## WHAT THE EXERCISE ASKS
Please restate each entry that appears below word for word, without its pictures.

## Collected data entries
· · · ·
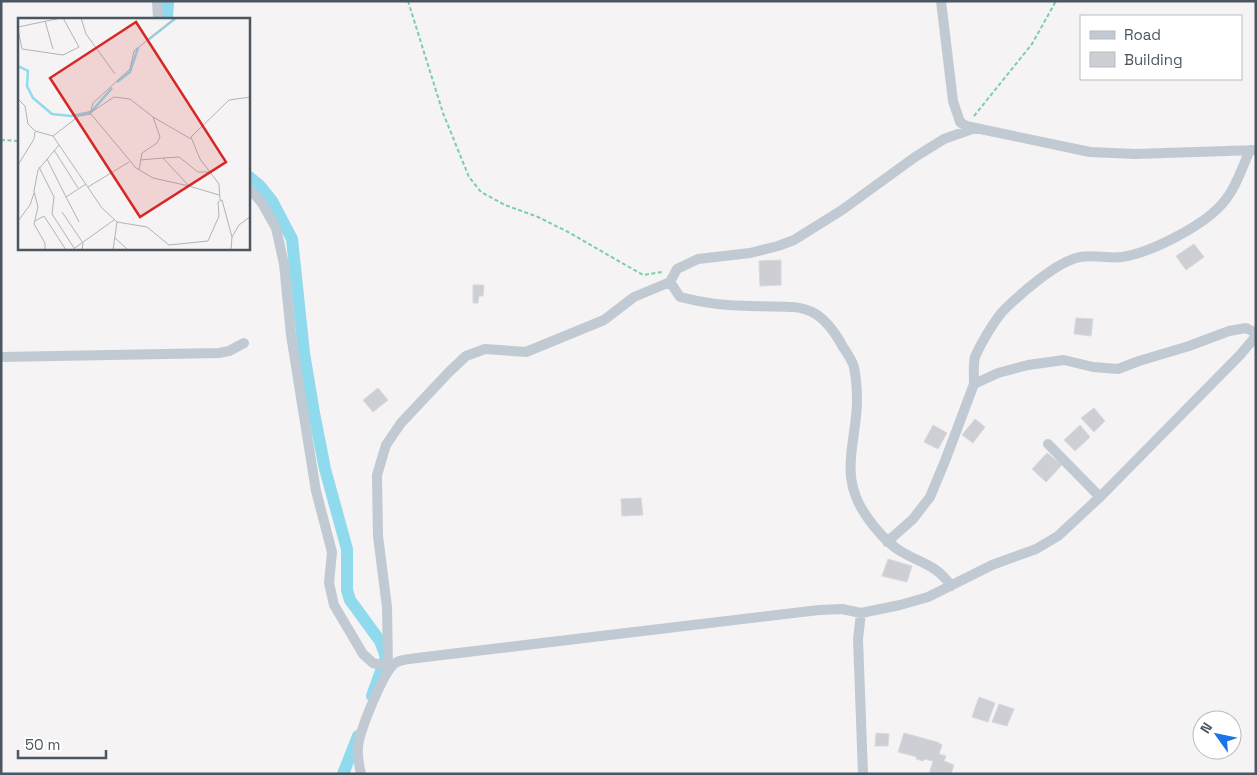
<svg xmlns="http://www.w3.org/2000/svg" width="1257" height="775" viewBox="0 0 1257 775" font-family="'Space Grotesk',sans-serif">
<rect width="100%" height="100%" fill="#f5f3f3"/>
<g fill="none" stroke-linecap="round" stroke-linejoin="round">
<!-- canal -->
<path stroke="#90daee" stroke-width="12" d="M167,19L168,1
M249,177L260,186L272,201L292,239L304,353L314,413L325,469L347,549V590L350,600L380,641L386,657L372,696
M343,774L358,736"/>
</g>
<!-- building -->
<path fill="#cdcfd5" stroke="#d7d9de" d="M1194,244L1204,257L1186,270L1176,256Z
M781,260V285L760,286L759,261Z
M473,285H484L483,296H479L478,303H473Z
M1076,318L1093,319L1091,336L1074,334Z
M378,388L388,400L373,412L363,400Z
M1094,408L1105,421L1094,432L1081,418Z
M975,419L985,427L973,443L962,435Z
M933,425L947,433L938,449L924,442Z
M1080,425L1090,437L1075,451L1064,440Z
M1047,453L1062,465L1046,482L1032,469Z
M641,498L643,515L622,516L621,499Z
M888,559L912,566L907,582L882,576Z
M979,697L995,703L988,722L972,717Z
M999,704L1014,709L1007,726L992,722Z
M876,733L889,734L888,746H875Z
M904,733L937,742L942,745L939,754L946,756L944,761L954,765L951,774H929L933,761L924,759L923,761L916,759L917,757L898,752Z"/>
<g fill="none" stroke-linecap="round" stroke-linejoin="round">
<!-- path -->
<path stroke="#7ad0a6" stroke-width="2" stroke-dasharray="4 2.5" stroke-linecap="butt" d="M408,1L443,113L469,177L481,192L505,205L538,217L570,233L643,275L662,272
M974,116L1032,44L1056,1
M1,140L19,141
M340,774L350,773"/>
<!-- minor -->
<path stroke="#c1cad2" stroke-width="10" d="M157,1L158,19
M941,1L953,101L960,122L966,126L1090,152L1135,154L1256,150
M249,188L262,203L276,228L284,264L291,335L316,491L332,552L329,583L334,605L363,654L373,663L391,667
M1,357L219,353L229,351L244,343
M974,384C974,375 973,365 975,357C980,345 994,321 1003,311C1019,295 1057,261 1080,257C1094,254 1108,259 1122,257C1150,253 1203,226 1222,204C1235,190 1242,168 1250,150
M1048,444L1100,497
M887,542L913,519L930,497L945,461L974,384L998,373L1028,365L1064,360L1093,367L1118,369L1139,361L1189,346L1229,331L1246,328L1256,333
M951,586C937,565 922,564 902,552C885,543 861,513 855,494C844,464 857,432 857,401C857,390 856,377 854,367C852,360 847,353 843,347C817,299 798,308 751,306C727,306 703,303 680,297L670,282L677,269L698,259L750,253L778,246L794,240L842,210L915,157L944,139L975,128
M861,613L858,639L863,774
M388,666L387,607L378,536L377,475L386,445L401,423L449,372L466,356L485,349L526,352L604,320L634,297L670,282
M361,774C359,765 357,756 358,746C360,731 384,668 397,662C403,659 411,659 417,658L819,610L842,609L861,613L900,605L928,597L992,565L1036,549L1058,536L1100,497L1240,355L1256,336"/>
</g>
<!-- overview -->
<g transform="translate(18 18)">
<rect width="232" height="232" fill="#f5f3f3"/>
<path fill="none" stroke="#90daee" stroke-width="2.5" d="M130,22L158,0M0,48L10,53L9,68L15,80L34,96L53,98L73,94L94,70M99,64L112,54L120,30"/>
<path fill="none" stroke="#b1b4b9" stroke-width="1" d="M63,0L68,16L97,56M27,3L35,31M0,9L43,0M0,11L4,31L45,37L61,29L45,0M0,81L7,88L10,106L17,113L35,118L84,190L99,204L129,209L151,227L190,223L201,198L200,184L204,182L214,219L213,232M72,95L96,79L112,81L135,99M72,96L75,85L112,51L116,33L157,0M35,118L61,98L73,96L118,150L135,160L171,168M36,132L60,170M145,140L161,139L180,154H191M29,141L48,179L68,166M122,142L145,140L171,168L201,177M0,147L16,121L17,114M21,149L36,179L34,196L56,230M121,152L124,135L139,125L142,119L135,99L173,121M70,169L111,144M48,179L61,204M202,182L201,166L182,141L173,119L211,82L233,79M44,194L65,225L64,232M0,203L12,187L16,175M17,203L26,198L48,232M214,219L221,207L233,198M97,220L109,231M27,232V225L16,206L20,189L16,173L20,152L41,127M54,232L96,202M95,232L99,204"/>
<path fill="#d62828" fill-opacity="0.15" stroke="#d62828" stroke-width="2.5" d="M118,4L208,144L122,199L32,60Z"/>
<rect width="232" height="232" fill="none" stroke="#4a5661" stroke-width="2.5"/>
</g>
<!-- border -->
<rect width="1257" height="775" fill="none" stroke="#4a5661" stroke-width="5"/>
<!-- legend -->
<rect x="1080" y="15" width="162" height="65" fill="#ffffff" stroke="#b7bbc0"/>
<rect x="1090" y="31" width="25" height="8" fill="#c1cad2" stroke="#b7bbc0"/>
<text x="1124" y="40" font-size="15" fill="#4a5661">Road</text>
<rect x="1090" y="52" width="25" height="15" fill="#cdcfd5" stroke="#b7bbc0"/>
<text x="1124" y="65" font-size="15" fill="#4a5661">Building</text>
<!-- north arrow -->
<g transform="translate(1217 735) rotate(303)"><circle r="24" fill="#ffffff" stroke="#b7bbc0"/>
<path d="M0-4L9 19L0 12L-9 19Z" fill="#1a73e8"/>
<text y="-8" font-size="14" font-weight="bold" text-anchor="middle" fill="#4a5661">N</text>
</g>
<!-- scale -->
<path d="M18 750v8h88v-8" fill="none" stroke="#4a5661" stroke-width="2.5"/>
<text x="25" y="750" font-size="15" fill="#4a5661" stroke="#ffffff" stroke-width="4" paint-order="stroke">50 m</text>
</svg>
· · · ·
## RESULT FOR THIS EXERCISE
<svg xmlns="http://www.w3.org/2000/svg" width="1257" height="775" viewBox="0 0 1257 775" font-family="'Space Grotesk',sans-serif">
<rect width="100%" height="100%" fill="#f5f3f3"/>
<g fill="none" stroke-linecap="round" stroke-linejoin="round">
<!-- canal -->
<path stroke="#90daee" stroke-width="12" d="M167,19L168,1
M249,177L260,186L272,201L292,239L304,353L314,413L325,469L347,549V590L350,600L380,641L386,657L372,696
M343,774L358,736"/>
</g>
<!-- building -->
<path fill="#cdcfd5" stroke="#d7d9de" d="M1194,244L1204,257L1186,270L1176,256Z
M781,260V285L760,286L759,261Z
M473,285H484L483,296H479L478,303H473Z
M1076,318L1093,319L1091,336L1074,334Z
M378,388L388,400L373,412L363,400Z
M1094,408L1105,421L1094,432L1081,418Z
M975,419L985,427L973,443L962,435Z
M933,425L947,433L938,449L924,442Z
M1080,425L1090,437L1075,451L1064,440Z
M1047,453L1062,465L1046,482L1032,469Z
M641,498L643,515L622,516L621,499Z
M888,559L912,566L907,582L882,576Z
M979,697L995,703L988,722L972,717Z
M999,704L1014,709L1007,726L992,722Z
M876,733L889,734L888,746H875Z
M904,733L937,742L942,745L939,754L946,756L944,761L954,765L951,774H929L933,761L924,759L923,761L916,759L917,757L898,752Z"/>
<g fill="none" stroke-linecap="round" stroke-linejoin="round">
<!-- path -->
<path stroke="#7ad0a6" stroke-width="2" stroke-dasharray="4 2.5" stroke-linecap="butt" d="M408,1L443,113L469,177L481,192L505,205L538,217L570,233L643,275L662,272
M974,116L1032,44L1056,1
M1,140L19,141
M340,774L350,773"/>
<!-- minor -->
<path stroke="#c1cad2" stroke-width="10" d="M157,1L158,19
M941,1L953,101L960,122L966,126L1090,152L1135,154L1256,150
M249,188L262,203L276,228L284,264L291,335L316,491L332,552L329,583L334,605L363,654L373,663L391,667
M1,357L219,353L229,351L244,343
M974,384C974,375 973,365 975,357C980,345 994,321 1003,311C1019,295 1057,261 1080,257C1094,254 1108,259 1122,257C1150,253 1203,226 1222,204C1235,190 1242,168 1250,150
M1048,444L1100,497
M887,542L913,519L930,497L945,461L974,384L998,373L1028,365L1064,360L1093,367L1118,369L1139,361L1189,346L1229,331L1246,328L1256,333
M951,586C937,565 922,564 902,552C885,543 861,513 855,494C844,464 857,432 857,401C857,390 856,377 854,367C852,360 847,353 843,347C817,299 798,308 751,306C727,306 703,303 680,297L670,282L677,269L698,259L750,253L778,246L794,240L842,210L915,157L944,139L975,128
M861,613L858,639L863,774
M388,666L387,607L378,536L377,475L386,445L401,423L449,372L466,356L485,349L526,352L604,320L634,297L670,282
M361,774C359,765 357,756 358,746C360,731 384,668 397,662C403,659 411,659 417,658L819,610L842,609L861,613L900,605L928,597L992,565L1036,549L1058,536L1100,497L1240,355L1256,336"/>
</g>
<!-- overview -->
<g transform="translate(18 18)">
<rect width="232" height="232" fill="#f5f3f3"/>
<path fill="none" stroke="#90daee" stroke-width="2.5" d="M130,22L158,0M0,48L10,53L9,68L15,80L34,96L53,98L73,94L94,70M99,64L112,54L120,30"/>
<path fill="none" stroke="#b1b4b9" stroke-width="1" d="M63,0L68,16L97,56M27,3L35,31M0,9L43,0M0,11L4,31L45,37L61,29L45,0M0,81L7,88L10,106L17,113L35,118L84,190L99,204L129,209L151,227L190,223L201,198L200,184L204,182L214,219L213,232M72,95L96,79L112,81L135,99M72,96L75,85L112,51L116,33L157,0M35,118L61,98L73,96L118,150L135,160L171,168M36,132L60,170M145,140L161,139L180,154H191M29,141L48,179L68,166M122,142L145,140L171,168L201,177M0,147L16,121L17,114M21,149L36,179L34,196L56,230M121,152L124,135L139,125L142,119L135,99L173,121M70,169L111,144M48,179L61,204M202,182L201,166L182,141L173,119L211,82L233,79M44,194L65,225L64,232M0,203L12,187L16,175M17,203L26,198L48,232M214,219L221,207L233,198M97,220L109,231M27,232V225L16,206L20,189L16,173L20,152L41,127M54,232L96,202M95,232L99,204"/>
<path fill="#d62828" fill-opacity="0.15" stroke="#d62828" stroke-width="2.5" d="M118,4L208,144L122,199L32,60Z"/>
<rect width="232" height="232" fill="none" stroke="#4a5661" stroke-width="2.5"/>
</g>
<!-- border -->
<rect width="1257" height="775" fill="none" stroke="#4a5661" stroke-width="5"/>
<!-- legend -->
<rect x="1080" y="15" width="162" height="65" fill="#ffffff" stroke="#b7bbc0"/>
<rect x="1090" y="31" width="25" height="8" fill="#c1cad2" stroke="#b7bbc0"/>
<text x="1124" y="40" font-size="15" fill="#4a5661">Road</text>
<rect x="1090" y="52" width="25" height="15" fill="#cdcfd5" stroke="#b7bbc0"/>
<text x="1124" y="65" font-size="15" fill="#4a5661">Building</text>
<!-- north arrow -->
<g transform="translate(1217 735) rotate(303)"><circle r="24" fill="#ffffff" stroke="#b7bbc0"/>
<path d="M0-4L9 19L0 12L-9 19Z" fill="#1a73e8"/>
<text y="-8" font-size="14" font-weight="bold" text-anchor="middle" fill="#4a5661">N</text>
</g>
<!-- scale -->
<path d="M18 750v8h88v-8" fill="none" stroke="#4a5661" stroke-width="2.5"/>
<text x="25" y="750" font-size="15" fill="#4a5661" stroke="#ffffff" stroke-width="4" paint-order="stroke">50 m</text>
</svg>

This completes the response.